Connections have been so important to me throughout my career. A recent example that springs to mind is that of a new student at Loughborough who had studied for his place alongside having treatment for leukaemia. He wanted desperately to work for Formula1 one day, he said, and so I contacted someone I followed on Twitter and asked if he could help. My contact organised a day for our student to spend time behind the scenes with Formula1, something he said he had always dreamed of. This really demonstrated, to me, the vast power of connections. Using my downtime on LinkedIn and Twitter allows me to make sure I can comment on things that I have attended and follow up with people I have met. It also helps me be proactive in offering solutions to other people, helping others means that you are very likely to receive help when you need it, and it never hurts to be nice. I would say, also, to try your best to remember names. People love to be remembered, and it is a great way to show connections that you see how important they are and recognise them on a personal level.
6. What do you think is important advice to give to young, female, PR professionals such as myself?

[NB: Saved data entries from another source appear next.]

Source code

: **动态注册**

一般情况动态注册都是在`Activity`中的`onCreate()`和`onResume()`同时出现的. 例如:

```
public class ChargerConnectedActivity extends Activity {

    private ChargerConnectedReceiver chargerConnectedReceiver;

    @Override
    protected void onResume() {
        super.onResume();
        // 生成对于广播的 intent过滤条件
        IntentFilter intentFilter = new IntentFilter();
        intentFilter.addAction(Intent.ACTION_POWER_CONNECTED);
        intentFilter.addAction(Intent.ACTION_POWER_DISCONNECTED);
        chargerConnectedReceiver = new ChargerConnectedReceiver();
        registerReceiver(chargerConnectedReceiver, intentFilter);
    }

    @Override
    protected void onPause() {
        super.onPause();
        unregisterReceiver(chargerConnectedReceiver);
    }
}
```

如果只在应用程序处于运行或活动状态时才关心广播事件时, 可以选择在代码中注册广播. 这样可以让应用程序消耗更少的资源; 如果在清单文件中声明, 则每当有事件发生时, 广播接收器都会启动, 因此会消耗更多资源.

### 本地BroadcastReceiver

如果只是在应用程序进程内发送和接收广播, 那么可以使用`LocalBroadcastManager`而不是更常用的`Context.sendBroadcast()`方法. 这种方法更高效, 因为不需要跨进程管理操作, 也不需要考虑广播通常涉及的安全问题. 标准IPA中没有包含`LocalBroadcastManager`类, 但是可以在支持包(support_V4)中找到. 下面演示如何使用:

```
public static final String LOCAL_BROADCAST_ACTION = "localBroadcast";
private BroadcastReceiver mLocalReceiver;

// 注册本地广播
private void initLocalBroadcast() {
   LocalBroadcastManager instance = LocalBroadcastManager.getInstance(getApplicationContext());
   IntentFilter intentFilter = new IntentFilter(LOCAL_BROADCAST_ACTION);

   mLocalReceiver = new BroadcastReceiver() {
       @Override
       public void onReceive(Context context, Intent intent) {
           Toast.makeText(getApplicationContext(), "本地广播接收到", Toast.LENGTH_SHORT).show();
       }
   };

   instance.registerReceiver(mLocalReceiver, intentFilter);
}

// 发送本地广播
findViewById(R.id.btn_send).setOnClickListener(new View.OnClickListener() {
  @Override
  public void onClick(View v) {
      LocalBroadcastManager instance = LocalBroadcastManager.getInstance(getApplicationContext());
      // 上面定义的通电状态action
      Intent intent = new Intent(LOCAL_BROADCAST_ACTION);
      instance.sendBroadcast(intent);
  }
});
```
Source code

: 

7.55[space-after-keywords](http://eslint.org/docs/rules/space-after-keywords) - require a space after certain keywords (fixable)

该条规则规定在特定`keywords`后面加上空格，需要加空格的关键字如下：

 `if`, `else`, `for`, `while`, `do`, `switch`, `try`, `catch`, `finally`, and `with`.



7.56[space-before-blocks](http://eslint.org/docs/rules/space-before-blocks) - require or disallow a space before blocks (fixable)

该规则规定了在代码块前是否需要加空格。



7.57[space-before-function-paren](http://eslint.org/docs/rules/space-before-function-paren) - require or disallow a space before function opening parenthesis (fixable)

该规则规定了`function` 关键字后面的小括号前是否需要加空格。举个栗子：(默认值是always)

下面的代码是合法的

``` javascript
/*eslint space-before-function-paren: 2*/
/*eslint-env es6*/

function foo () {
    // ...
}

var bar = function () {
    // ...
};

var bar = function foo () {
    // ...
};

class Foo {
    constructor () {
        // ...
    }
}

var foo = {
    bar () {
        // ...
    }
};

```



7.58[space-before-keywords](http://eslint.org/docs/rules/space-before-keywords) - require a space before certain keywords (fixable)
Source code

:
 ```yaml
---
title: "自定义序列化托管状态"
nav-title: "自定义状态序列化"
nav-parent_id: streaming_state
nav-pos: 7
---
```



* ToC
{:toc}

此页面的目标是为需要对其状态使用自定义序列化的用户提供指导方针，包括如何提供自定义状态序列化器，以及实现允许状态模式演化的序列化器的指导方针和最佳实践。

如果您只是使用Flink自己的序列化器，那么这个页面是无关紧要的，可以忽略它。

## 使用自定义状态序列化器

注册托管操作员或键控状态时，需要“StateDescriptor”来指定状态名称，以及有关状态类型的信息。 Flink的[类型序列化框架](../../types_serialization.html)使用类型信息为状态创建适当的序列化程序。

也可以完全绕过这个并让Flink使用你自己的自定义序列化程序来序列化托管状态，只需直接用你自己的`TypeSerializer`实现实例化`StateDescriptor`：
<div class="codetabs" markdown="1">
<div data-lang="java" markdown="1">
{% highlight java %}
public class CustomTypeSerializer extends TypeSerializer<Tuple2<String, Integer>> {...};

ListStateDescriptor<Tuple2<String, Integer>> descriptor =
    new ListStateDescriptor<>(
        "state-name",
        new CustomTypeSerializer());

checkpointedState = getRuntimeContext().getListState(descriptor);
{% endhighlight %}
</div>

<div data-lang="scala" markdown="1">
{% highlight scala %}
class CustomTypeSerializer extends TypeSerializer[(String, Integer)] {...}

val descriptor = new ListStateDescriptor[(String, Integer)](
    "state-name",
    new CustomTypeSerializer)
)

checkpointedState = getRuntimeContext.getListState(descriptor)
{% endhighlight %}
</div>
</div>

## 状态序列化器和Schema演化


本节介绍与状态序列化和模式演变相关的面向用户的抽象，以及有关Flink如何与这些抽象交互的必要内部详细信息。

I think that women undersell themselves a lot. I did not really find my confidence until I was around 30 years old, and it was then that I realised fully how much I was capable of. I began to take on more opportunities that frightened me, and to overcome difficulties that were presented to me with more force and belief in myself. People look at me now, with no children, and some have assumed “career bitch” – but I am proud of how far I have come and everything that I have achieved, and I would tell people to never assume the reason behind people’s situations. In my case, an early cancer diagnosis put paid to my hopes of a family, so never assume. I’ve noticed in my role that women tend not to ask for favours or to negotiate for themselves quite as hard. Men are more confident when it comes to asking for pay rises and things like that. Women are more grateful and so, as a consequence, haggle less, which I think lets us down sometimes. Unfortunately, and this was more prominent at the beginning of my career, older women tended to be the biggest blockers of my success. Women weren’t as focussed on pulling each other up and celebrating each other’s success as they are now. I think the women that used to treat me unfairly thought that an elevation of position for me would detract from them, as if I had not worked as hard as they had to get where I was. I’m pleased times have changed and issues like the gender pay gap are seen as real issues that we can fight for together. My biggest advice to women is to celebrate each other, and never feel as if we cannot all prosper together – we absolutely can.
The interviewee, Olivia, is a student at Loughborough University, where Emma is the Director of Marketing and Advancement. Olivia is currently on her placement year at Direct Line Group.